Другой Петербург (Ротиков) - страница 77

Подробно излагать ход событий не имеет смысла, кто ж не знает: пирожные, цианистый калий, галоша старца, бульканье утопающего тела, сброшенного в прорубь с моста через Невку. Дрожащие от страха сообщники, автомобиль Дмитрия Павловича… Ныне устроена специальная экспозиция, за дополнительную плату, с восковыми чучелами, для наглядности в тех самых помещениях.
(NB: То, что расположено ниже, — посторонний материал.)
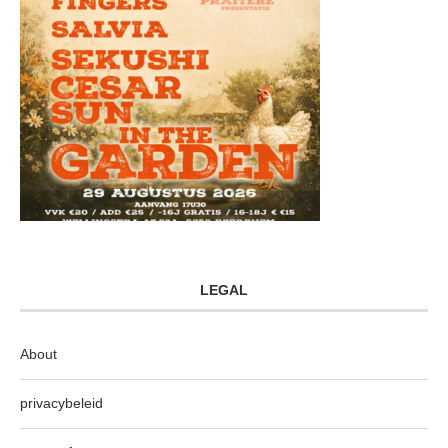
LEGAL
About
privacybeleid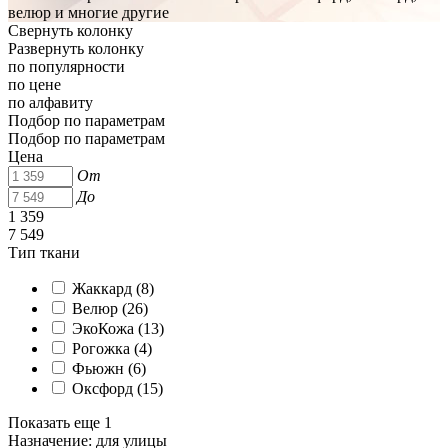
велюр и многие другие
Свернуть колонку
Развернуть колонку
по популярности
по цене
по алфавиту
Подбор по параметрам
Подбор по параметрам
Цена
От
До
1 359
7 549
Тип ткани
Жаккард (
8
)
Велюр (
26
)
ЭкоКожа (
13
)
Рогожка (
4
)
Фьюжн (
6
)
Оксфорд (
15
)
Показать еще 1
Назначение: для улицы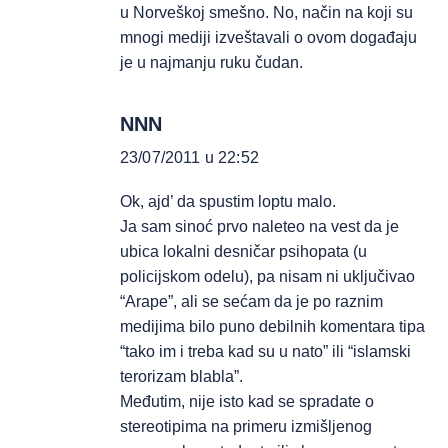
u Norveškoj smešno. No, način na koji su
mnogi mediji izveštavali o ovom događaju
je u najmanju ruku čudan.
NNN
23/07/2011 u 22:52
Ok, ajd’ da spustim loptu malo.
Ja sam sinoć prvo naleteo na vest da je
ubica lokalni desničar psihopata (u
policijskom odelu), pa nisam ni uključivao
“Arape”, ali se sećam da je po raznim
medijima bilo puno debilnih komentara tipa
“tako im i treba kad su u nato” ili “islamski
terorizam blabla”.
Međutim, nije isto kad se spradate o
stereotipima na primeru izmišljenog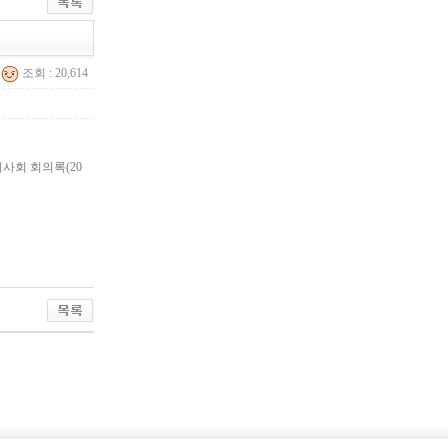
조회 : 20,614
이사회 회의록(20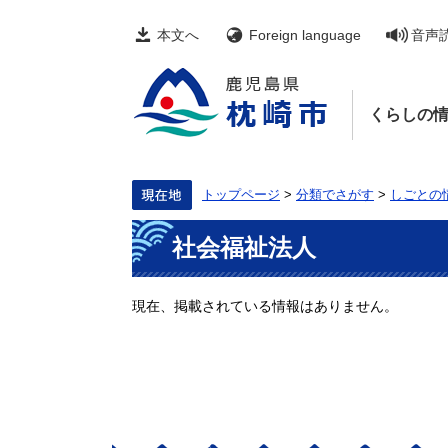
ペ
メ
ー
ニ
本文へ
Foreign language
音声
ジ
ュ
の
ー
先
を
頭
飛
くらしの
で
ば
す。
し
て
本
文
トップページ
>
分類でさがす
>
しごとの
へ
本
社会福祉法人
文
現在、掲載されている情報はありません。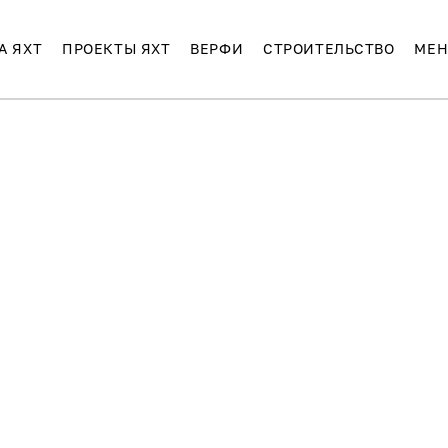
А ЯХТ
ПРОЕКТЫ ЯХТ
ВЕРФИ
СТРОИТЕЛЬСТВО
МЕН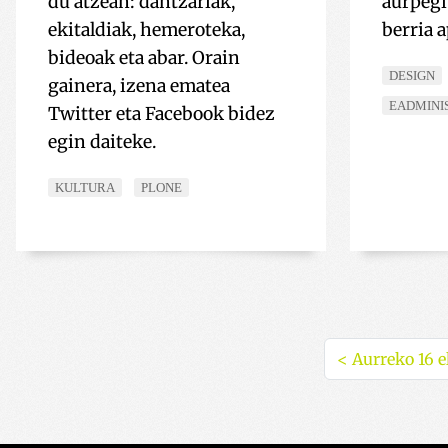
du atzean: dantzariak,
aurpegi
ekitaldiak, hemeroteka,
berria a
YSC
bideoak eta abar. Orain
DESIGN
gainera, izena ematea
EADMINI
Twitter eta Facebook bidez
egin daiteke.
KULTURA
PLONE
<
Aurreko 16 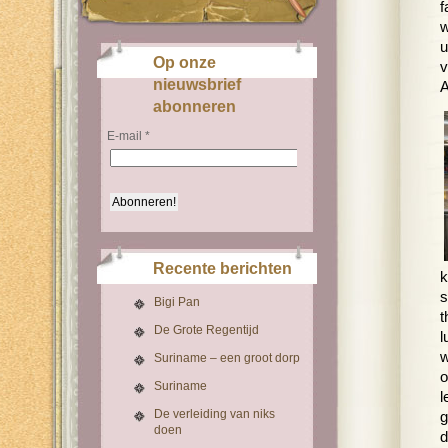
f
w
u
Op onze
v
nieuwsbrief
A
abonneren
E-mail
*
Recente berichten
k
s
Bigi Pan
t
De Grote Regentijd
l
w
Suriname – een groot dorp
o
Suriname
l
De verleiding van niks
g
doen
d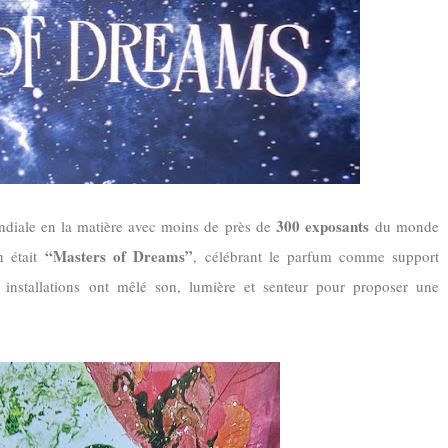
300 exposants
ndiale en la matière avec moins de près de
du monde
“Masters of Dreams”
n était
,
célébrant le parfum comme support
installations ont mêlé son, lumière et senteur pour proposer une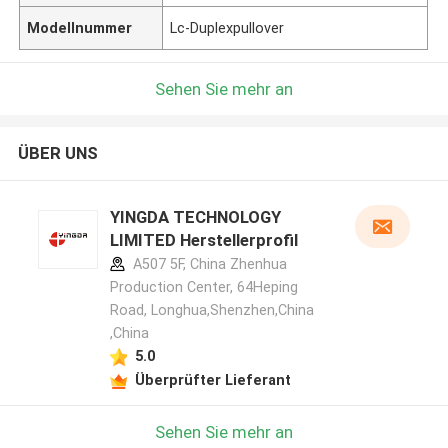
Modellnummer
Lc-Duplexpullover
Sehen Sie mehr an
ÜBER UNS
YINGDA TECHNOLOGY
LIMITED Herstellerprofil
A507 5F, China Zhenhua
Production Center, 64Heping
Road, Longhua,Shenzhen,China
,China
5.0
Überprüfter Lieferant
Sehen Sie mehr an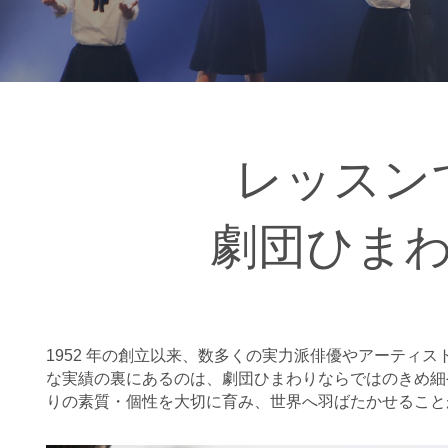
レッスン
劇団ひま
1952 年の創立以来、数多くの実力派俳優やアーティ
な実績の裏にあるのは、劇団ひまわりならではのきめ細
りの素質・個性を大切に育み、世界へ羽ばたかせること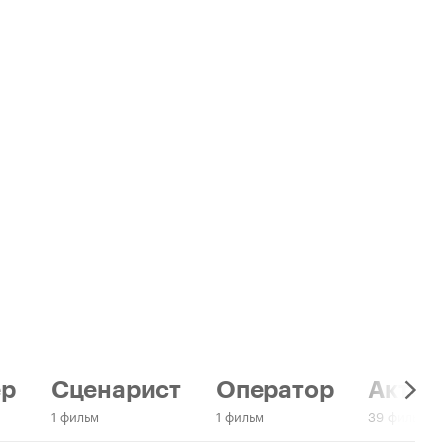
ер
Сценарист
Оператор
Актер:
1 фильм
1 фильм
39 фильмов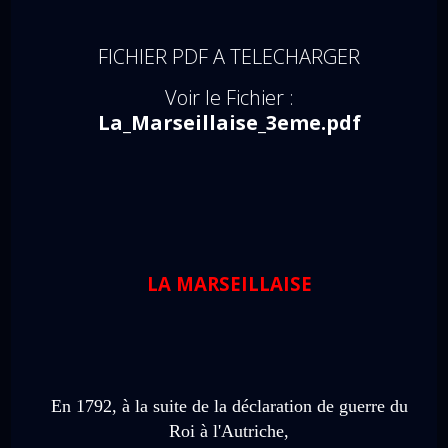
FICHIER PDF A TELECHARGER
Voir le Fichier :
La_Marseillaise_3eme.pdf
LA MARSEILLAISE
En 1792, à la suite de la déclaration de guerre du
Roi à l'Autriche,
Нет надобности повторять или опровергать легенды о Распутине. В том смысле, в каком его использовали враги самодержавия, безусловно, если бы Распутина не было, его бы выдумали. Ведь бесспорных фактов немного. Был смертельно больной ребенок, были любящие родители. Императрица страдала некоторой истеричностью, но ее верность семейному долгу не вызывает сомнений. Явился старец, без сомнения способный облегчать страдания ребенка. И все, ничего другого не надо, чтобы объяснить привязанность царственной четы к тобольскому знахарю.
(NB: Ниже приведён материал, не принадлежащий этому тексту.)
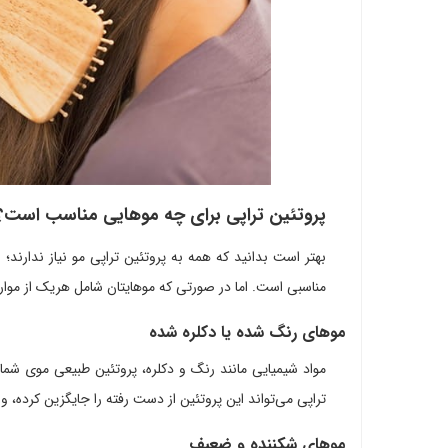
پروتئین تراپی برای چه موهایی مناسب است؟
بهتر است بدانید که همه به پروتئین تراپی مو نیاز ندارند؛
مناسبی است. اما در صورتی که موهایتان شامل هریک از موارد 
موهای رنگ شده یا دکلره شده
مواد شیمیایی مانند رنگ و دکلره، پروتئین طبیعی موی شما
تراپی می‌تواند این پروتئین از دست رفته را جایگزین کرده، و
موهای شکننده و ضعیف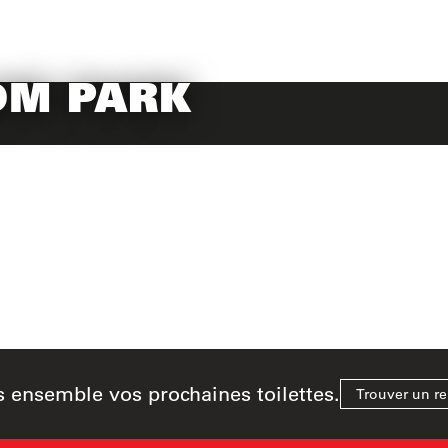
OM PARK
 ensemble vos prochaines toilettes.
Trouver un r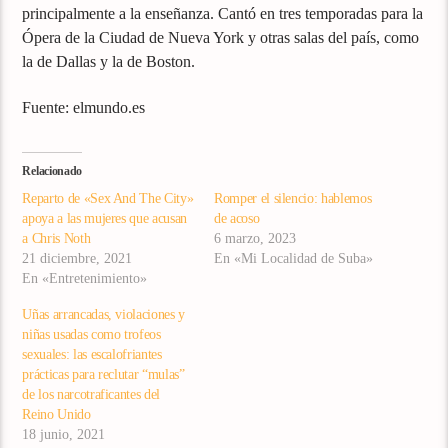
principalmente a la enseñanza. Cantó en tres temporadas para la
Ópera de la Ciudad de Nueva York y otras salas del país, como
la de Dallas y la de Boston.
Fuente: elmundo.es
Relacionado
Reparto de «Sex And The City»
Romper el silencio: hablemos
apoya a las mujeres que acusan
de acoso
a Chris Noth
6 marzo, 2023
21 diciembre, 2021
En «Mi Localidad de Suba»
En «Entretenimiento»
Uñas arrancadas, violaciones y
niñas usadas como trofeos
sexuales: las escalofriantes
prácticas para reclutar “mulas”
de los narcotraficantes del
Reino Unido
18 junio, 2021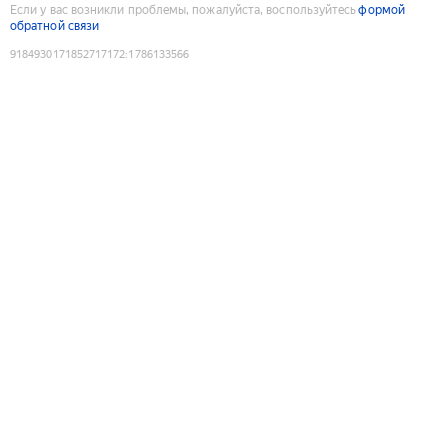
Если у вас возникли проблемы, пожалуйста, воспользуйтесь
формой
обратной связи
9184930171852717172
:
1786133566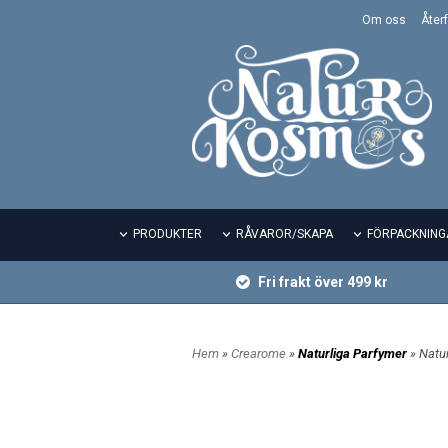
Om oss
Återf
PRODUKTER
RÅVAROR/SKAPA
FÖRPACKNING
Fri frakt över 499 kr
Hem
»
Crearome
»
Naturliga Parfymer
» Natu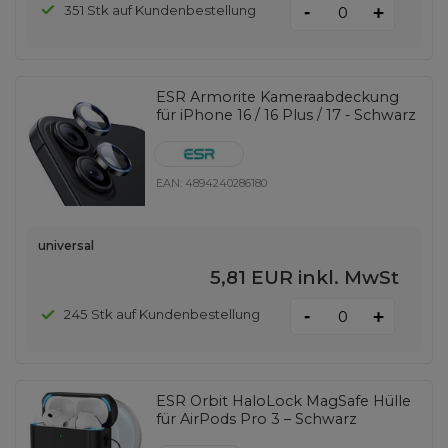
-
351 Stk auf Kundenbestellung
+
ESR Armorite Kameraabdeckung
für iPhone 16 / 16 Plus / 17 - Schwarz
EAN:
4894240286180
universal
5,81 EUR
inkl. MwSt
-
245 Stk auf Kundenbestellung
+
ESR Orbit HaloLock MagSafe Hülle
für AirPods Pro 3 – Schwarz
Обратимся к его убийце, хозяину дворца, Феликсу Юсупову, не только не отрицавшему своей причастности, но откровенно этим хваставшемуся. Задуматься по-христиански — какой, в сущности, ужас! Есть же в нашей душе, независимо от того, сколь бы испорчены, злы и развратны мы не были, нечто указующее… Чтоб заглушить этот внутренний голос, приходится, конечно, наворачивать монбланы лжи и клеветы, видеть в дивном страннике дикого зверя, волка, конокрада, исчадие ада, орудие мирового сионизма (даже так!). Но ведь не он убивал, а его убили. «Никто не имеет права убивать» — как нечаянно просто и хорошо сказал Государь, когда его уговаривали пощадить князя Феликса (то есть, не высылать из столицы в курское поместье)…
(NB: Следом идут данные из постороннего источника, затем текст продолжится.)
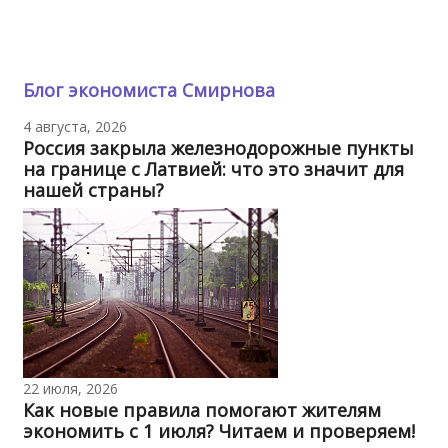
Блог экономиста Смирнова
4 августа, 2026
Россия закрыла железнодорожные пункты
на границе с Латвией: что это значит для
нашей страны?
22 июля, 2026
Как новые правила помогают жителям
экономить с 1 июля? Читаем и проверяем!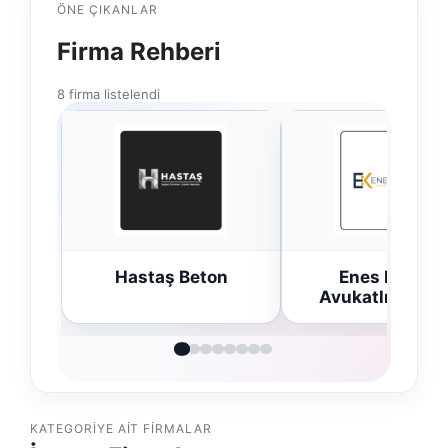
ÖNE ÇIKANLAR
Firma Rehberi
8 firma listelendi
n
Enes Kaplan
Trend Yapı Akus
Avukatlık Bürosu
KATEGORIYE AIT FIRMALAR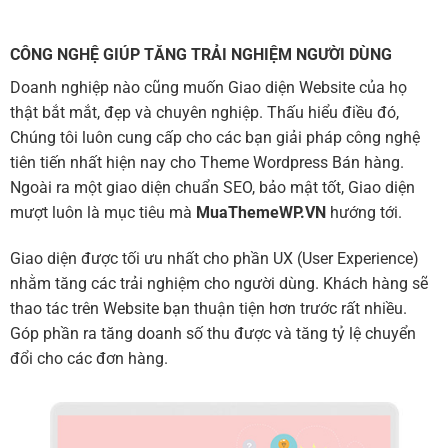
CÔNG NGHỆ GIÚP TĂNG TRẢI NGHIỆM NGƯỜI DÙNG
Doanh nghiệp nào cũng muốn Giao diện Website của họ
thật bắt mắt, đẹp và chuyên nghiệp. Thấu hiểu điều đó,
Chúng tôi luôn cung cấp cho các bạn giải pháp công nghệ
tiên tiến nhất hiện nay cho Theme Wordpress Bán hàng.
Ngoài ra một giao diện chuẩn SEO, bảo mật tốt, Giao diện
mượt luôn là mục tiêu mà
MuaThemeWP.VN
hướng tới.
Giao diện được tối ưu nhất cho phần UX (User Experience)
nhằm tăng các trải nghiệm cho người dùng. Khách hàng sẽ
thao tác trên Website bạn thuận tiện hơn trước rất nhiều.
Góp phần ra tăng doanh số thu được và tăng tỷ lệ chuyển
đổi cho các đơn hàng.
Он-то хорохорился — не перед Царем, которому оставалось быть на престоле два с небольшим месяца, — но мучимый совестью, писал оправдательные себе вердикты, сочинял воспоминания… Чем больше забалтывался, тем глупее кажутся аргументы: да, убил, но тот устраивал дебоши в ресторане, трогал женщин за грудь, даже, говорят, с фрейлинами мылся в бане. Понял ли он хоть что-нибудь в конце своей жизни, затянувшейся ровно на восемьдесят лет, не знаем, но симпатии к нему не испытываем. Нашелся, видите ли, «освободивший Россию от Распутина», — как сообщают о нем ошалелым туристам, теряющим полдня на то, чтобы добраться до эмигрантского сен-женевьевского кладбища под Парижем. Да и гомосексуалист он был какой-то недоделанный. Князем Юсуповым он тоже сделался в силу целого ряда генеалогических курьезов. Для любителей евгеники тут настоящая гремучая смесь: татары, славяне и — Эльстоны (шведы, наверное). Он не более Юсупов, чем потомки Петра III, Голштейн-Готторпского герцога — Романовы. Отец его, граф Феликс Феликсович Сумароков-Эльстон, женатый на княгине Зинаиде Николаевне Юсуповой, после смерти тестя, князя Николая Борисовича, получил в прибавку его титул, поскольку мужская линия Юсуповых пресеклась. А дедушка, Феликс Николаевич Эльстон, получил двойную фамилию и графский титул, женившись на графине Елене Сергеевне Сумароковой.